An Kaschuba gewandt sagte er: „In ihrer Argumentation bin ich Rassist.“ Selbstverständlich habe es bei den Kölner Ereignissen eindeutige Hinweise gegeben, dass die Täter mit Zuwanderung zu tun gehabt hätten. Und das müsse man aussprechen. Er wolle, dass der Staat da eingreife. „Dafür lasse ich mich nicht Rassist schimpfen“, betonte Palmer.

 

Sarah Brasack vom "Kölner Stadt-Anzeiger" erzählte von den Folgen der Silvesternacht 2015 für ihre Zeitung. Der Kölner Stadt-Anzeiger habe an Vertrauen zurückgewonnen, weil man intensiv berichtet habe und den Behörden nachweisen konnte, was sie unterlassen hätten. Die Zeitung nenne nun auch öfter als früher die Nationalität von Tätern. Brasack warf Palmer Pauschalisierungen vor, wenn er von 1000 Tätern in der Silvesternacht spreche, es sei schließlich nur eine Handvoll verurteilt worden. „Das ist ja der Skandal“, warf Palmer daraufhin ein.

 

Kamisli, Leseranwalt der "Lippischen Landes-Zeitung", räumte zwar ein, dass die Zeitungen am Anfang der Flüchtlingswelle überfordert gewesen seien. Er widersprach aber der Behauptung, dass man sich gemein gemacht habe mit dem Thema und nur Positives berichtet habe. Bei ihm hätten Leser angerufen und von Gerüchten berichtet, etwa dass Flüchtlinge Kinder klauen würden. Die Redaktion habe daraufhin Faktenchecks gemacht, um die Gerüchte zu überprüfen. Daraufhin habe sich die Anrufswelle seitens der Leser auch wieder beruhigt.

 

Im Osten sei es etwas noch einmal anders gewesen, berichtete Klameth. „Die Pegida-Demos gab es ja schon vorher“, sagte sie. „Außerdem ging es gleich um Lügenpresse, Lügenpresse, Lügenpresse. Es war sehr unsachlich, es gab Aufrufe, die Zeitung abzubestellen etc. Es war auch schwierig, wieder in normales Fahrwasser zu kommen“, betonte sie. Man habe sich anschließend auf die handwerklichen Grundtugenden besonnen, Faktenchecks gemacht, ohne Scheuklappen alle Seiten beleuchtet.

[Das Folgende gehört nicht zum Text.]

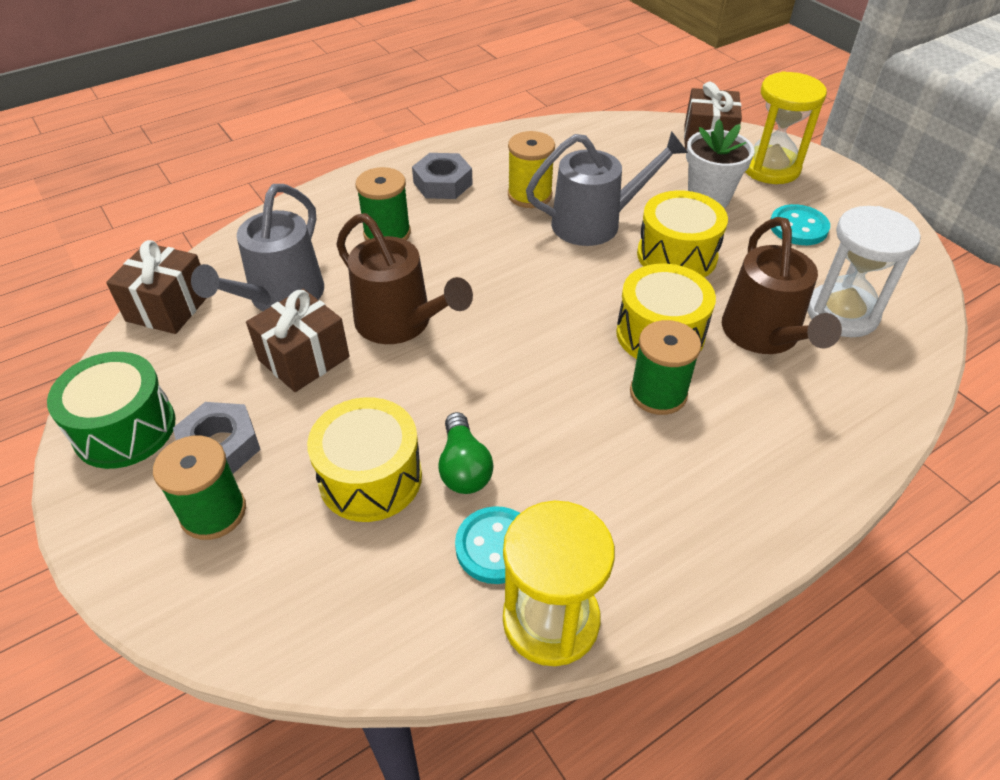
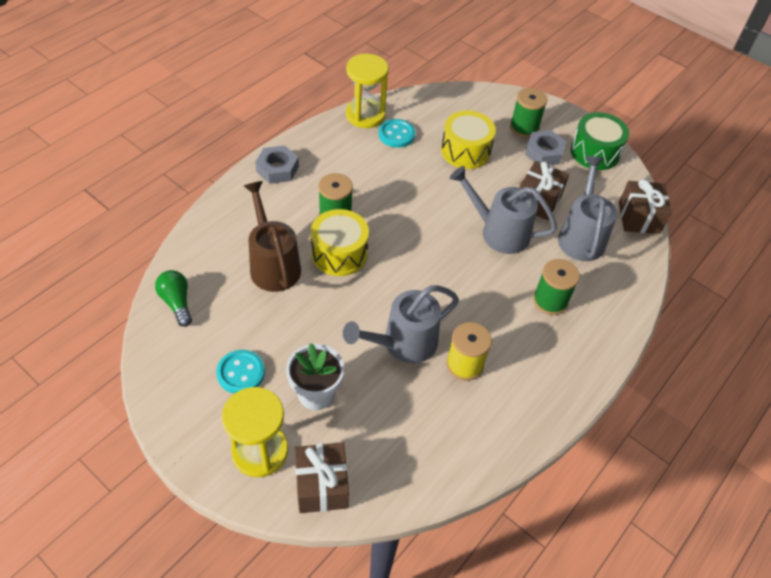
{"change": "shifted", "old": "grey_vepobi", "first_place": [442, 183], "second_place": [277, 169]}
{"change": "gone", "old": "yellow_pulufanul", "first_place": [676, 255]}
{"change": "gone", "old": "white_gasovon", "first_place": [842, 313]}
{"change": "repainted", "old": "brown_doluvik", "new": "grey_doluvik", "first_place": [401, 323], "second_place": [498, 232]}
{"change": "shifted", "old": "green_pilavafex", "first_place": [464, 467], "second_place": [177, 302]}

Dennoch seien in einer Lokalredaktion der Zeitung Ziegelsteine ins Fenster geworfen worden. Sie erzählte auch von der Praxis der Freien Presse, die in gewissen Fällen durchaus die Herkunft nenne, etwa wenn es um eine Diebesbande gehe, die eindeutig aus Osteuropa stamme. „Man kann das Phänomen sonst nicht erklären“, betonte sie.

 

Palmer sagte, er könne nur immer wieder auf die Probleme hinweisen. Er berichtete von einem Übergriff von schwarzen jungen Männern auf junge Frauen in einem Jugendclub. Die Lokalzeitung habe darüber berichtet, daraufhin sei sie in der Stadt heftig kritisiert worden. „Immer wenn man die Herkunft nennt, ist man Rassist. Dann kann man nicht mehr offen drüber reden. Das führt wie in diesem speziellen Fall dazu, dass sich die Opfer schon Gedanken machen, ob sie die Täter noch benennen dürfen“, meinte Palmer.